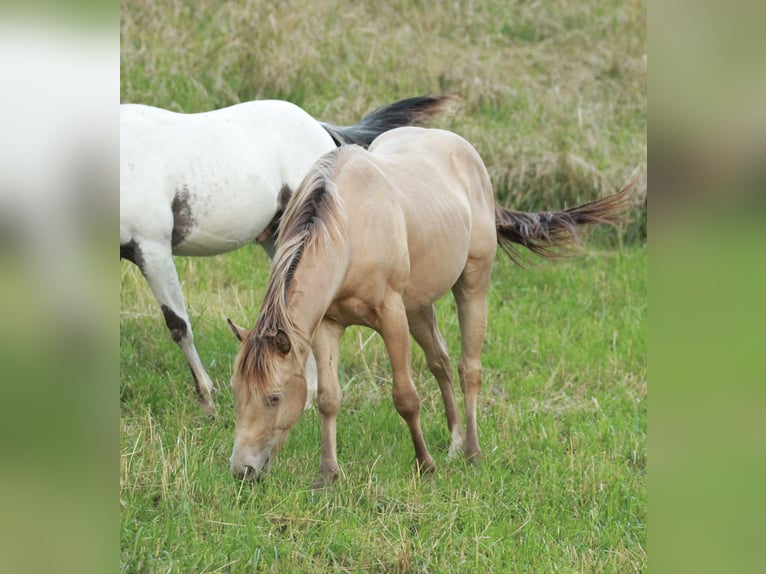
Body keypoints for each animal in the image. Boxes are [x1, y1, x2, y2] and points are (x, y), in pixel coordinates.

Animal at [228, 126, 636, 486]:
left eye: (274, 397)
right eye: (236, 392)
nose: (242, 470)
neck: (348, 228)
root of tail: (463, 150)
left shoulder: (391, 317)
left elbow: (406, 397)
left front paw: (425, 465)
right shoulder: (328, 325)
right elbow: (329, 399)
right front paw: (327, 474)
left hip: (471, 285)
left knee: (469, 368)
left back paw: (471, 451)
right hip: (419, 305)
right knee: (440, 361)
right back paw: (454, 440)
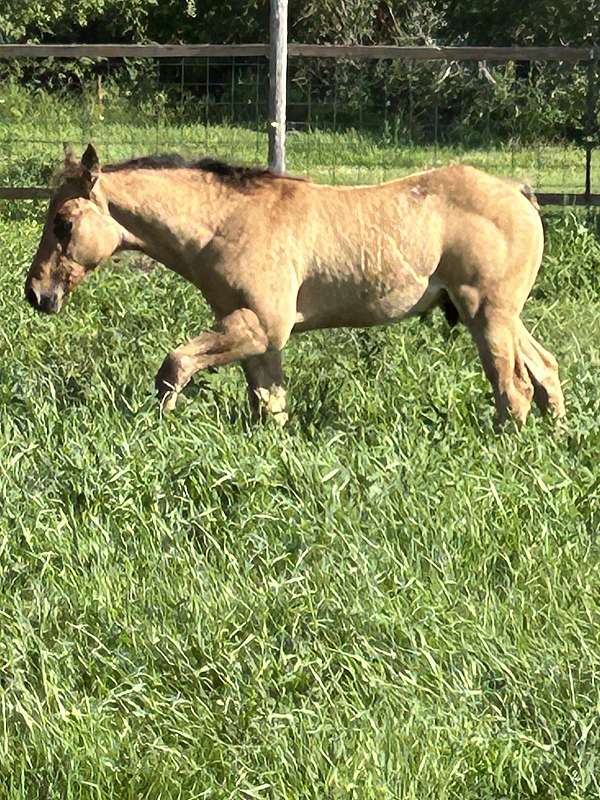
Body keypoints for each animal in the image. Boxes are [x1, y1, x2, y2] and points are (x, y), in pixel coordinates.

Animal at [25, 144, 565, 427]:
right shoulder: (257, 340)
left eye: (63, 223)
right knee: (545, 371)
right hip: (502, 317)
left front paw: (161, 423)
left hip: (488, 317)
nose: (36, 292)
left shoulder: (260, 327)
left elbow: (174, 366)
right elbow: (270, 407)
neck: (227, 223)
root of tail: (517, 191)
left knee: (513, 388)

=== PROBLEM REQUIREMENTS ===
Please return every record above exactly, but leave out the pictures.

=== ANSWER TO THE EXERCISE ===
Body keypoints for each animal in the image. Boxes are [x1, y1, x2, y2] and points are (x, y), in pixel coordinates.

Animal at [228, 126, 636, 486]:
left eye: (274, 397)
right eye: (236, 392)
nose: (242, 470)
neck: (348, 228)
root of tail: (463, 150)
left shoulder: (391, 317)
left elbow: (406, 397)
left front paw: (425, 465)
right shoulder: (328, 325)
right elbow: (329, 399)
right front paw: (327, 474)
left hip: (471, 285)
left knee: (469, 368)
left back paw: (471, 451)
right hip: (419, 305)
right knee: (440, 361)
right back paw: (454, 440)
Body keypoints for each animal in the image. Boxes are [x1, y1, x2, y2] and points are (x, y), in pixel coordinates.

Animal at [25, 144, 565, 427]:
right shoulder: (257, 340)
left eye: (63, 223)
right knee: (545, 371)
right hip: (502, 317)
left front paw: (161, 423)
left hip: (488, 317)
nose: (36, 292)
left shoulder: (260, 327)
left elbow: (174, 366)
right elbow: (270, 407)
neck: (227, 223)
root of tail: (517, 191)
left knee: (513, 388)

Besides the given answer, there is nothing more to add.